SET PROBLEM: Copy each of the lines below verbatim.

(Stored entries)
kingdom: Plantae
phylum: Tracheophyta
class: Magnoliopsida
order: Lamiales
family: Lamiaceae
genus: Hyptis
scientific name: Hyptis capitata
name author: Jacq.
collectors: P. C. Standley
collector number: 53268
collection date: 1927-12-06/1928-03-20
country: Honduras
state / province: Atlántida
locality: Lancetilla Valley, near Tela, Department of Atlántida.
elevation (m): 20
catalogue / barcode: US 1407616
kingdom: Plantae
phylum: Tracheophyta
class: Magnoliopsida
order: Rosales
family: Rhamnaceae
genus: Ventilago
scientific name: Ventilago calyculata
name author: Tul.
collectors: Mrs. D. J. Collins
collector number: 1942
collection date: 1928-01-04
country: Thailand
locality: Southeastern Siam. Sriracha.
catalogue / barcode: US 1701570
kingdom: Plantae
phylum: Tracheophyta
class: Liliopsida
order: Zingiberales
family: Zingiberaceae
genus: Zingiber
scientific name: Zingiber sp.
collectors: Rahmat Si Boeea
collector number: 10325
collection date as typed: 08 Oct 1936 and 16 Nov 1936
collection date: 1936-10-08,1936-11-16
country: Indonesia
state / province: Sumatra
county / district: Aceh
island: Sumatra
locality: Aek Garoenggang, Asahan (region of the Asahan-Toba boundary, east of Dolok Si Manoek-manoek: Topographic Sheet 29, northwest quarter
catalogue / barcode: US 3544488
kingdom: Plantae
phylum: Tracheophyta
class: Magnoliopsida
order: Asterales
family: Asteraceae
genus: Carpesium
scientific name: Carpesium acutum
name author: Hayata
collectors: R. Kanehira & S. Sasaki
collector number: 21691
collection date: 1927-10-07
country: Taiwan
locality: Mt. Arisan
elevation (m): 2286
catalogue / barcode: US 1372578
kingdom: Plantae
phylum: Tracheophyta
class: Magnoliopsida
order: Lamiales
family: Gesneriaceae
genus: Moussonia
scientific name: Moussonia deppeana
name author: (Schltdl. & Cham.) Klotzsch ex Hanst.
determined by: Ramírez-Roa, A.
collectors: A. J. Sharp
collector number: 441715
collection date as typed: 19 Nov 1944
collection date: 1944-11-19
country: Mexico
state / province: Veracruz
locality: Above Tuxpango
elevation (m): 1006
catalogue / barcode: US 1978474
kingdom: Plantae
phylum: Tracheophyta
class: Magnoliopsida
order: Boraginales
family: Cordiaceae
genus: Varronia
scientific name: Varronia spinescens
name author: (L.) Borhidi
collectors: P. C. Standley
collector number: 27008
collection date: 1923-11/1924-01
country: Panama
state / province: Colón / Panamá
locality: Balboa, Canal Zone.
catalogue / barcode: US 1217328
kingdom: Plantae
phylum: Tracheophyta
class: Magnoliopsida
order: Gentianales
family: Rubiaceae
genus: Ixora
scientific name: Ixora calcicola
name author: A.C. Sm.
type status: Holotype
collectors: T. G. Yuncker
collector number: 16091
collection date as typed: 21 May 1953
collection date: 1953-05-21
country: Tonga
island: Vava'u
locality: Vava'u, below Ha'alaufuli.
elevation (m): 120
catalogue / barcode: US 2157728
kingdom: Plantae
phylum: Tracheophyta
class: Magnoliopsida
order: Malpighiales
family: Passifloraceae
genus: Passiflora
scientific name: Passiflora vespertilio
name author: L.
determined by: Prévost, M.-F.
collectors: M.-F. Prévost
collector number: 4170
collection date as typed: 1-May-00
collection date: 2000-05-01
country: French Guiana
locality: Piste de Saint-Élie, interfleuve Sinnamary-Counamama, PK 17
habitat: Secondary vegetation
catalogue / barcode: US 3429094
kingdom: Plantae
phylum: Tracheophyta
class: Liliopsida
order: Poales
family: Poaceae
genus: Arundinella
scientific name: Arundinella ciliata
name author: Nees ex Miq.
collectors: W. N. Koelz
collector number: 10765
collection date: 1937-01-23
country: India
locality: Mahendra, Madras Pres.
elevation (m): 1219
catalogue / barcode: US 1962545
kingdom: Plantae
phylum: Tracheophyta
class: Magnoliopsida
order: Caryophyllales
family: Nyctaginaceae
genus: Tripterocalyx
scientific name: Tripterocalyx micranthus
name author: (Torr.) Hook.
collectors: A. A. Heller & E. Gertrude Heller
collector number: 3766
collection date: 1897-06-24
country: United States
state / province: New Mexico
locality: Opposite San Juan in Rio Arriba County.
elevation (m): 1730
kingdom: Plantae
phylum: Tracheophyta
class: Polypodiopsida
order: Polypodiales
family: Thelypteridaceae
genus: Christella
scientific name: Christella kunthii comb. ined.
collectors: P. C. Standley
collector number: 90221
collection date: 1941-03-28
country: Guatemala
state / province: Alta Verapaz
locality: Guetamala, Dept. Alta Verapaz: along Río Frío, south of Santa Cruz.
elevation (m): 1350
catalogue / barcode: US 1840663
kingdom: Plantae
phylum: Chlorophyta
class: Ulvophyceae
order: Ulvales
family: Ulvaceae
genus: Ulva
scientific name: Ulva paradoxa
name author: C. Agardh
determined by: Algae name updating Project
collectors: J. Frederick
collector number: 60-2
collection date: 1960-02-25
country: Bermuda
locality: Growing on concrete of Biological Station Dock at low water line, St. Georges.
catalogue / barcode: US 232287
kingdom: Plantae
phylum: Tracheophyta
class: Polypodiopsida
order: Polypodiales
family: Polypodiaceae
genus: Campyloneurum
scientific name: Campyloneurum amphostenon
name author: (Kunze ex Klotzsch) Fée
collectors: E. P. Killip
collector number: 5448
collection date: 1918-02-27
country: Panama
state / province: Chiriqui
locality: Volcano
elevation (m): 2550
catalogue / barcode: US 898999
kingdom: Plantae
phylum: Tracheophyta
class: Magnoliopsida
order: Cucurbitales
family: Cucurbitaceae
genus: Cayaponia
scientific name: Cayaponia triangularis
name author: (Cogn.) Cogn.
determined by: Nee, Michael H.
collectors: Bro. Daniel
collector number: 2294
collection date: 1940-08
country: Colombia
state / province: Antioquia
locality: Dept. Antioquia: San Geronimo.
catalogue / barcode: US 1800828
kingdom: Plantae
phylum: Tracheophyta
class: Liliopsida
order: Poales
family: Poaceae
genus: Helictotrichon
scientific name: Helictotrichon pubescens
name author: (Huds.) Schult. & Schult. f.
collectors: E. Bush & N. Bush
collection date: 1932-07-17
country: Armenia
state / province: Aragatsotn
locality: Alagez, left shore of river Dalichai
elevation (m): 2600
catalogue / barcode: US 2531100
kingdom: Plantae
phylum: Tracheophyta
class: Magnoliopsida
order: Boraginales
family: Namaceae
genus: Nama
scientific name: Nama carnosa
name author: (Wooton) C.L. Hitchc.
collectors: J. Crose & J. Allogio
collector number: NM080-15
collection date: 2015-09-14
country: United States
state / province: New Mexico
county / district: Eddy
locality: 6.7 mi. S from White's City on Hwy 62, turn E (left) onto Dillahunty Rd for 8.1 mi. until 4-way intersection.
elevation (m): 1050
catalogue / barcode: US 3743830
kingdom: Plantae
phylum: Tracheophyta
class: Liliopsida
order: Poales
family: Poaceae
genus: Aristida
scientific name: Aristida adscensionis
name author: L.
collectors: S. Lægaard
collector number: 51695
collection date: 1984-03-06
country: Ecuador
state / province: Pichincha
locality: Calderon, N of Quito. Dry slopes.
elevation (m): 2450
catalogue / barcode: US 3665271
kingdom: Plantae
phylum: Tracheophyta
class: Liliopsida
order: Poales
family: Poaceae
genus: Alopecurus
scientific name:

ANSWER TO THE TASK:
kingdom: Plantae
phylum: Tracheophyta
class: Magnoliopsida
order: Lamiales
family: Lamiaceae
genus: Hyptis
scientific name: Hyptis capitata
name author: Jacq.
collectors: P. C. Standley
collector number: 53268
collection date: 1927-12-06/1928-03-20
country: Honduras
state / province: Atlántida
locality: Lancetilla Valley, near Tela, Department of Atlántida.
elevation (m): 20
catalogue / barcode: US 1407616
kingdom: Plantae
phylum: Tracheophyta
class: Magnoliopsida
order: Rosales
family: Rhamnaceae
genus: Ventilago
scientific name: Ventilago calyculata
name author: Tul.
collectors: Mrs. D. J. Collins
collector number: 1942
collection date: 1928-01-04
country: Thailand
locality: Southeastern Siam. Sriracha.
catalogue / barcode: US 1701570
kingdom: Plantae
phylum: Tracheophyta
class: Liliopsida
order: Zingiberales
family: Zingiberaceae
genus: Zingiber
scientific name: Zingiber sp.
collectors: Rahmat Si Boeea
collector number: 10325
collection date as typed: 08 Oct 1936 and 16 Nov 1936
collection date: 1936-10-08,1936-11-16
country: Indonesia
state / province: Sumatra
county / district: Aceh
island: Sumatra
locality: Aek Garoenggang, Asahan (region of the Asahan-Toba boundary, east of Dolok Si Manoek-manoek: Topographic Sheet 29, northwest quarter
catalogue / barcode: US 3544488
kingdom: Plantae
phylum: Tracheophyta
class: Magnoliopsida
order: Asterales
family: Asteraceae
genus: Carpesium
scientific name: Carpesium acutum
name author: Hayata
collectors: R. Kanehira & S. Sasaki
collector number: 21691
collection date: 1927-10-07
country: Taiwan
locality: Mt. Arisan
elevation (m): 2286
catalogue / barcode: US 1372578
kingdom: Plantae
phylum: Tracheophyta
class: Magnoliopsida
order: Lamiales
family: Gesneriaceae
genus: Moussonia
scientific name: Moussonia deppeana
name author: (Schltdl. & Cham.) Klotzsch ex Hanst.
determined by: Ramírez-Roa, A.
collectors: A. J. Sharp
collector number: 441715
collection date as typed: 19 Nov 1944
collection date: 1944-11-19
country: Mexico
state / province: Veracruz
locality: Above Tuxpango
elevation (m): 1006
catalogue / barcode: US 1978474
kingdom: Plantae
phylum: Tracheophyta
class: Magnoliopsida
order: Boraginales
family: Cordiaceae
genus: Varronia
scientific name: Varronia spinescens
name author: (L.) Borhidi
collectors: P. C. Standley
collector number: 27008
collection date: 1923-11/1924-01
country: Panama
state / province: Colón / Panamá
locality: Balboa, Canal Zone.
catalogue / barcode: US 1217328
kingdom: Plantae
phylum: Tracheophyta
class: Magnoliopsida
order: Gentianales
family: Rubiaceae
genus: Ixora
scientific name: Ixora calcicola
name author: A.C. Sm.
type status: Holotype
collectors: T. G. Yuncker
collector number: 16091
collection date as typed: 21 May 1953
collection date: 1953-05-21
country: Tonga
island: Vava'u
locality: Vava'u, below Ha'alaufuli.
elevation (m): 120
catalogue / barcode: US 2157728
kingdom: Plantae
phylum: Tracheophyta
class: Magnoliopsida
order: Malpighiales
family: Passifloraceae
genus: Passiflora
scientific name: Passiflora vespertilio
name author: L.
determined by: Prévost, M.-F.
collectors: M.-F. Prévost
collector number: 4170
collection date as typed: 1-May-00
collection date: 2000-05-01
country: French Guiana
locality: Piste de Saint-Élie, interfleuve Sinnamary-Counamama, PK 17
habitat: Secondary vegetation
catalogue / barcode: US 3429094
kingdom: Plantae
phylum: Tracheophyta
class: Liliopsida
order: Poales
family: Poaceae
genus: Arundinella
scientific name: Arundinella ciliata
name author: Nees ex Miq.
collectors: W. N. Koelz
collector number: 10765
collection date: 1937-01-23
country: India
locality: Mahendra, Madras Pres.
elevation (m): 1219
catalogue / barcode: US 1962545
kingdom: Plantae
phylum: Tracheophyta
class: Magnoliopsida
order: Caryophyllales
family: Nyctaginaceae
genus: Tripterocalyx
scientific name: Tripterocalyx micranthus
name author: (Torr.) Hook.
collectors: A. A. Heller & E. Gertrude Heller
collector number: 3766
collection date: 1897-06-24
country: United States
state / province: New Mexico
locality: Opposite San Juan in Rio Arriba County.
elevation (m): 1730
kingdom: Plantae
phylum: Tracheophyta
class: Polypodiopsida
order: Polypodiales
family: Thelypteridaceae
genus: Christella
scientific name: Christella kunthii comb. ined.
collectors: P. C. Standley
collector number: 90221
collection date: 1941-03-28
country: Guatemala
state / province: Alta Verapaz
locality: Guetamala, Dept. Alta Verapaz: along Río Frío, south of Santa Cruz.
elevation (m): 1350
catalogue / barcode: US 1840663
kingdom: Plantae
phylum: Chlorophyta
class: Ulvophyceae
order: Ulvales
family: Ulvaceae
genus: Ulva
scientific name: Ulva paradoxa
name author: C. Agardh
determined by: Algae name updating Project
collectors: J. Frederick
collector number: 60-2
collection date: 1960-02-25
country: Bermuda
locality: Growing on concrete of Biological Station Dock at low water line, St. Georges.
catalogue / barcode: US 232287
kingdom: Plantae
phylum: Tracheophyta
class: Polypodiopsida
order: Polypodiales
family: Polypodiaceae
genus: Campyloneurum
scientific name: Campyloneurum amphostenon
name author: (Kunze ex Klotzsch) Fée
collectors: E. P. Killip
collector number: 5448
collection date: 1918-02-27
country: Panama
state / province: Chiriqui
locality: Volcano
elevation (m): 2550
catalogue / barcode: US 898999
kingdom: Plantae
phylum: Tracheophyta
class: Magnoliopsida
order: Cucurbitales
family: Cucurbitaceae
genus: Cayaponia
scientific name: Cayaponia triangularis
name author: (Cogn.) Cogn.
determined by: Nee, Michael H.
collectors: Bro. Daniel
collector number: 2294
collection date: 1940-08
country: Colombia
state / province: Antioquia
locality: Dept. Antioquia: San Geronimo.
catalogue / barcode: US 1800828
kingdom: Plantae
phylum: Tracheophyta
class: Liliopsida
order: Poales
family: Poaceae
genus: Helictotrichon
scientific name: Helictotrichon pubescens
name author: (Huds.) Schult. & Schult. f.
collectors: E. Bush & N. Bush
collection date: 1932-07-17
country: Armenia
state / province: Aragatsotn
locality: Alagez, left shore of river Dalichai
elevation (m): 2600
catalogue / barcode: US 2531100
kingdom: Plantae
phylum: Tracheophyta
class: Magnoliopsida
order: Boraginales
family: Namaceae
genus: Nama
scientific name: Nama carnosa
name author: (Wooton) C.L. Hitchc.
collectors: J. Crose & J. Allogio
collector number: NM080-15
collection date: 2015-09-14
country: United States
state / province: New Mexico
county / district: Eddy
locality: 6.7 mi. S from White's City on Hwy 62, turn E (left) onto Dillahunty Rd for 8.1 mi. until 4-way intersection.
elevation (m): 1050
catalogue / barcode: US 3743830
kingdom: Plantae
phylum: Tracheophyta
class: Liliopsida
order: Poales
family: Poaceae
genus: Aristida
scientific name: Aristida adscensionis
name author: L.
collectors: S. Lægaard
collector number: 51695
collection date: 1984-03-06
country: Ecuador
state / province: Pichincha
locality: Calderon, N of Quito. Dry slopes.
elevation (m): 2450
catalogue / barcode: US 3665271
kingdom: Plantae
phylum: Tracheophyta
class: Liliopsida
order: Poales
family: Poaceae
genus: Alopecurus
scientific name:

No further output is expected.